### What the task requires
After locating the line that contains "right eye: (403, 387)" in the records below, write out exactly that line and each line after it through the one that contains "left ear: (479, 172)", and nothing else.

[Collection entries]
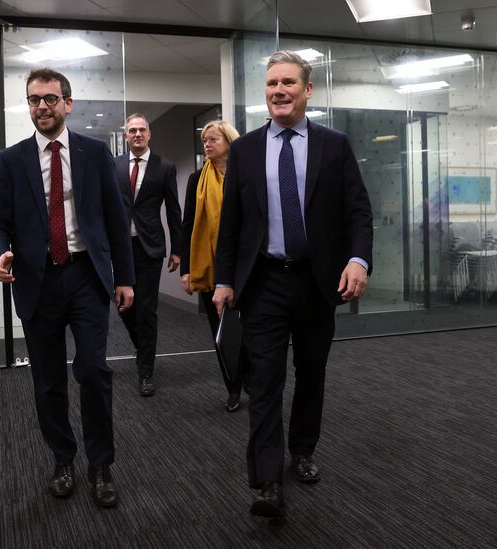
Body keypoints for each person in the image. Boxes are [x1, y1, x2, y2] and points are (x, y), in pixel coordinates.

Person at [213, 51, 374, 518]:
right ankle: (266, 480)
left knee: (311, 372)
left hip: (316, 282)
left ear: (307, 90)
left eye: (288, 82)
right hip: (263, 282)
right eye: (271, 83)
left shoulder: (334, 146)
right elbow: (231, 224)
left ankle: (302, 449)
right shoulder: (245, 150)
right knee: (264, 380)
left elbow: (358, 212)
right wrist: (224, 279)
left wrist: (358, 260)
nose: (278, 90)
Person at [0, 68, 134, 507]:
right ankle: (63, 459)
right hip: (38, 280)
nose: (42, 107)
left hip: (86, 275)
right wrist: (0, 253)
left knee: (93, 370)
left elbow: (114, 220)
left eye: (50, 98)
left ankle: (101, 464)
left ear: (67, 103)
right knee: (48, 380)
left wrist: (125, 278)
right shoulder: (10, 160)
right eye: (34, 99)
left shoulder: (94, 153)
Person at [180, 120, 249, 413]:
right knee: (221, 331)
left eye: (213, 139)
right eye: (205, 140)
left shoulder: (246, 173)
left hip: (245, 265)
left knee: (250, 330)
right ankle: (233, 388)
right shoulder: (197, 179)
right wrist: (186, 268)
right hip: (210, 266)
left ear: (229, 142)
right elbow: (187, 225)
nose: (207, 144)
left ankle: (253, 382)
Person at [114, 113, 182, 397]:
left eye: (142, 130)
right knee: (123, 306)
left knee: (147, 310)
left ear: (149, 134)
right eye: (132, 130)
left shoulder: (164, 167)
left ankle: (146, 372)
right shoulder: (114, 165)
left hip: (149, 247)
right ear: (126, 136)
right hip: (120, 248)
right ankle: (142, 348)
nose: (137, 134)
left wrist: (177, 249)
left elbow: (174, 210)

==

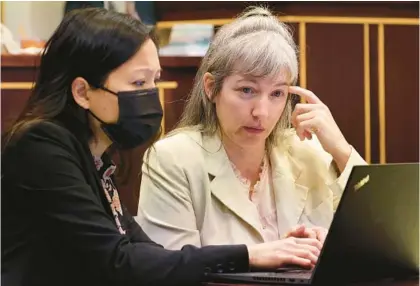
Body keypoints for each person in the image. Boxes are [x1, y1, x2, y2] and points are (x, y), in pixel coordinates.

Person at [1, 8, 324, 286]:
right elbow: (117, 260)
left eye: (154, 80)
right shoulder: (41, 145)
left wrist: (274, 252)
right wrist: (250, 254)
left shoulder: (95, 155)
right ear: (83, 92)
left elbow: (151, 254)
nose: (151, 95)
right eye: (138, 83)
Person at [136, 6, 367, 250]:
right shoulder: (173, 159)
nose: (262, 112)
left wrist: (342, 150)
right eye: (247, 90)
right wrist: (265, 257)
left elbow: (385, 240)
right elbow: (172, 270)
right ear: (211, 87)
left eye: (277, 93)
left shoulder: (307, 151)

---

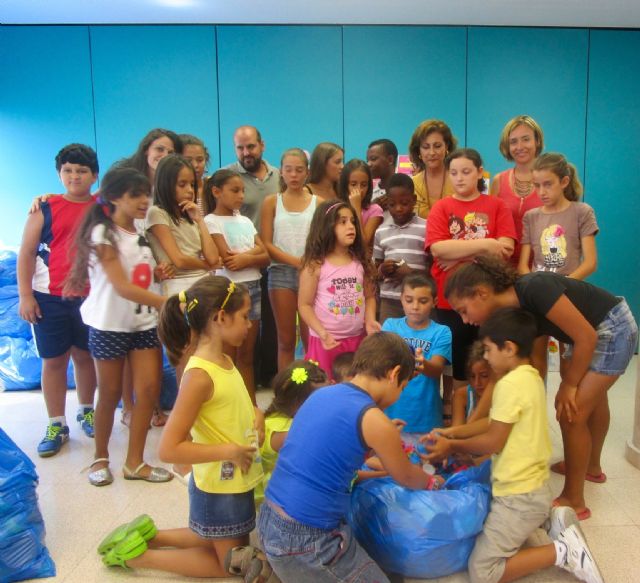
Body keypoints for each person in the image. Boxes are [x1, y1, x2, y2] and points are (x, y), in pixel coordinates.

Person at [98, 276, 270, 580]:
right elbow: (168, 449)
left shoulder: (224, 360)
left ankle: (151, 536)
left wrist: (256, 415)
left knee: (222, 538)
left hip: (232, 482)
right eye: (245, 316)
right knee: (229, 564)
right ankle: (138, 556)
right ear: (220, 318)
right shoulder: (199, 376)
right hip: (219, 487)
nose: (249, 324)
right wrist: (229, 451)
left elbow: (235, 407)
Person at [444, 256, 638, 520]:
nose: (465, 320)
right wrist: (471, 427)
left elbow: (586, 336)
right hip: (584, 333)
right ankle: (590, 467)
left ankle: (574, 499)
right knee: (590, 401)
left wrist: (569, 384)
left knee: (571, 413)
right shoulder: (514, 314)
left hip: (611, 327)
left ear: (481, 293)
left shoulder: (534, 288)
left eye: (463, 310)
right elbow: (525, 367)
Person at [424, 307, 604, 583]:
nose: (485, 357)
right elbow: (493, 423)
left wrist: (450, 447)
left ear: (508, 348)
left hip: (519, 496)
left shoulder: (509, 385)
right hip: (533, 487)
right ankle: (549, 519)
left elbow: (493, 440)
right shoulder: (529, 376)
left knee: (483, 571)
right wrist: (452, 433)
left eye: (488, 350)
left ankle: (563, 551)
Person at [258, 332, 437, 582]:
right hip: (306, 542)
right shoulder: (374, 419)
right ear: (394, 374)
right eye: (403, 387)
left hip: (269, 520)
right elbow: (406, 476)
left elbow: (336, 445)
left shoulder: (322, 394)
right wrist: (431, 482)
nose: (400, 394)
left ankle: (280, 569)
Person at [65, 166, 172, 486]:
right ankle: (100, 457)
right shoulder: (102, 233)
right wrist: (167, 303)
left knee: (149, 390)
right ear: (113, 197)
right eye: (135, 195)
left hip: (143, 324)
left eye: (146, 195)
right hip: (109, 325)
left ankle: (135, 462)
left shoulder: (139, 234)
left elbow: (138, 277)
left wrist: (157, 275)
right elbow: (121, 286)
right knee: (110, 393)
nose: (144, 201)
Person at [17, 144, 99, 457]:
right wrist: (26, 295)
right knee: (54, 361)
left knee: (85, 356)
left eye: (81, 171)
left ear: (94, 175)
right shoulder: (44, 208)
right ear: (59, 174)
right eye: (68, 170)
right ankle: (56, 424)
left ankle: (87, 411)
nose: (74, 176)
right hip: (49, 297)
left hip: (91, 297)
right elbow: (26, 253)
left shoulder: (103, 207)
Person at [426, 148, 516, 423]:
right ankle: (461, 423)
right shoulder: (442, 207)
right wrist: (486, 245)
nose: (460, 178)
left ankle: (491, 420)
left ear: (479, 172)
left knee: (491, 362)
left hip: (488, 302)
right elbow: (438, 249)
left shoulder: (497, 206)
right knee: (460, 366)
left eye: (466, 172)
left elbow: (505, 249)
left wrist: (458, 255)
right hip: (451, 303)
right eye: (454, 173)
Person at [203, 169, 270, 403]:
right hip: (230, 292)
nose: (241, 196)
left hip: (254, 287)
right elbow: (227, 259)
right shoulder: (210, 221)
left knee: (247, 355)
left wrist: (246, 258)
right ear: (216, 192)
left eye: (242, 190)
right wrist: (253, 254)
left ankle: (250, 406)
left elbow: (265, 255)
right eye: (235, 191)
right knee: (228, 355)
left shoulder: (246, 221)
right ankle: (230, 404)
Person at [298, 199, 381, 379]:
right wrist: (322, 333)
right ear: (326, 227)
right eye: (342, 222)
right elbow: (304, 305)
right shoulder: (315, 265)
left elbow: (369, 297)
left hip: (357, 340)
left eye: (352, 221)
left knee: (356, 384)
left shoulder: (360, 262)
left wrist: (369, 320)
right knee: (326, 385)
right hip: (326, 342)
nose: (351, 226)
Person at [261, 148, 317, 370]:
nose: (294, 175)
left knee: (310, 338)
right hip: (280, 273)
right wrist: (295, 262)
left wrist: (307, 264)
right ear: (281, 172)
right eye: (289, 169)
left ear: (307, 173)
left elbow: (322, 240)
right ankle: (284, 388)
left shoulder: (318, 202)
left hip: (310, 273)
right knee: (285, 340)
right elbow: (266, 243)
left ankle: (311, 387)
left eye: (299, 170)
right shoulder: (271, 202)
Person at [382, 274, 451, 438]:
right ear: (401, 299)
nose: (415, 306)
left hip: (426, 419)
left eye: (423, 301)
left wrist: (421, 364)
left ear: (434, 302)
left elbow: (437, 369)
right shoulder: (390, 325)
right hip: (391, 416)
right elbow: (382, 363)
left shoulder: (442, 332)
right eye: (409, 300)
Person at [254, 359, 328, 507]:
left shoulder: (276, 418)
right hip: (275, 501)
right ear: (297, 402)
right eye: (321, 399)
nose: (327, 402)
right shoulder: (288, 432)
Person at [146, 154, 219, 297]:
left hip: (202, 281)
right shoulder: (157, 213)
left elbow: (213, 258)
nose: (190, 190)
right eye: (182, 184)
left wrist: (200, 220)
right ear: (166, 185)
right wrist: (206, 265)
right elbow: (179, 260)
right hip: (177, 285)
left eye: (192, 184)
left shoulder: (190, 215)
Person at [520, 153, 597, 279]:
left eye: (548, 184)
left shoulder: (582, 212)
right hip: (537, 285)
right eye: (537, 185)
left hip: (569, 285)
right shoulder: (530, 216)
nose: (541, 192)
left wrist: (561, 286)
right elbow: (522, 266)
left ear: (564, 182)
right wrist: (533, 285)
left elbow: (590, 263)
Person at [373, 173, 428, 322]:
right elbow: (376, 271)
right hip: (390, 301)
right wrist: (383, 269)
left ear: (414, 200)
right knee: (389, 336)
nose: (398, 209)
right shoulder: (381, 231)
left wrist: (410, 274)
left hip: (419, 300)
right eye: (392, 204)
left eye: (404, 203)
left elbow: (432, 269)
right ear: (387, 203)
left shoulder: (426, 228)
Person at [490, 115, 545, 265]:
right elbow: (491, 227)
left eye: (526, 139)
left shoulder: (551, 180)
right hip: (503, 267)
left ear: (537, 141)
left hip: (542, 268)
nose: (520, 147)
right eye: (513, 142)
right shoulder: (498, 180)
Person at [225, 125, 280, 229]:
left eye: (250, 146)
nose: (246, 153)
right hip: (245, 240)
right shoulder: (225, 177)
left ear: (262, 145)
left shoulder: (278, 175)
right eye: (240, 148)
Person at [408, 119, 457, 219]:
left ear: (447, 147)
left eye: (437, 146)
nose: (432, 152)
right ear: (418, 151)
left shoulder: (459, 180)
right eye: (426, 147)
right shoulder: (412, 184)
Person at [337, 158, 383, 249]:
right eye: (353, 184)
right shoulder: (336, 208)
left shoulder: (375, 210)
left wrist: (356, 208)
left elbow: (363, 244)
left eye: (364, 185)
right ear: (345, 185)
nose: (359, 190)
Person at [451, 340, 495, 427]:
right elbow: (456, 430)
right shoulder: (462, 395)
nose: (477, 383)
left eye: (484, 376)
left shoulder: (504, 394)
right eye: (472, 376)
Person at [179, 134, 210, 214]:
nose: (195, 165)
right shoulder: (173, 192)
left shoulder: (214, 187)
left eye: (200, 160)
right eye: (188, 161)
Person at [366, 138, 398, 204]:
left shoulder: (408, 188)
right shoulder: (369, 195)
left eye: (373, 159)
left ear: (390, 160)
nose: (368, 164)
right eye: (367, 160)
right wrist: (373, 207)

### Your solution
right eye: (403, 387)
left hip: (269, 520)
right elbow: (406, 476)
left elbow: (336, 445)
left shoulder: (322, 394)
right wrist: (431, 482)
nose: (400, 394)
left ankle: (280, 569)
Person at [65, 166, 172, 486]:
right ankle: (100, 457)
right shoulder: (102, 233)
right wrist: (167, 303)
left knee: (149, 390)
right ear: (113, 197)
right eye: (135, 195)
left hip: (143, 324)
left eye: (146, 195)
right hip: (109, 325)
left ankle: (135, 462)
left shoulder: (139, 234)
left elbow: (138, 277)
left wrist: (157, 275)
right elbow: (121, 286)
right knee: (110, 393)
nose: (144, 201)
Person at [17, 144, 99, 457]:
right wrist: (26, 295)
right knee: (54, 361)
left knee: (85, 356)
left eye: (81, 171)
left ear: (94, 175)
right shoulder: (44, 208)
right ear: (59, 174)
right eye: (68, 170)
right ankle: (56, 424)
left ankle: (87, 411)
nose: (74, 176)
right hip: (49, 297)
left hip: (91, 297)
right elbow: (26, 253)
left shoulder: (103, 207)
Person at [426, 148, 516, 423]:
right ankle: (461, 423)
right shoulder: (442, 207)
right wrist: (486, 245)
nose: (460, 178)
left ankle: (491, 420)
left ear: (479, 172)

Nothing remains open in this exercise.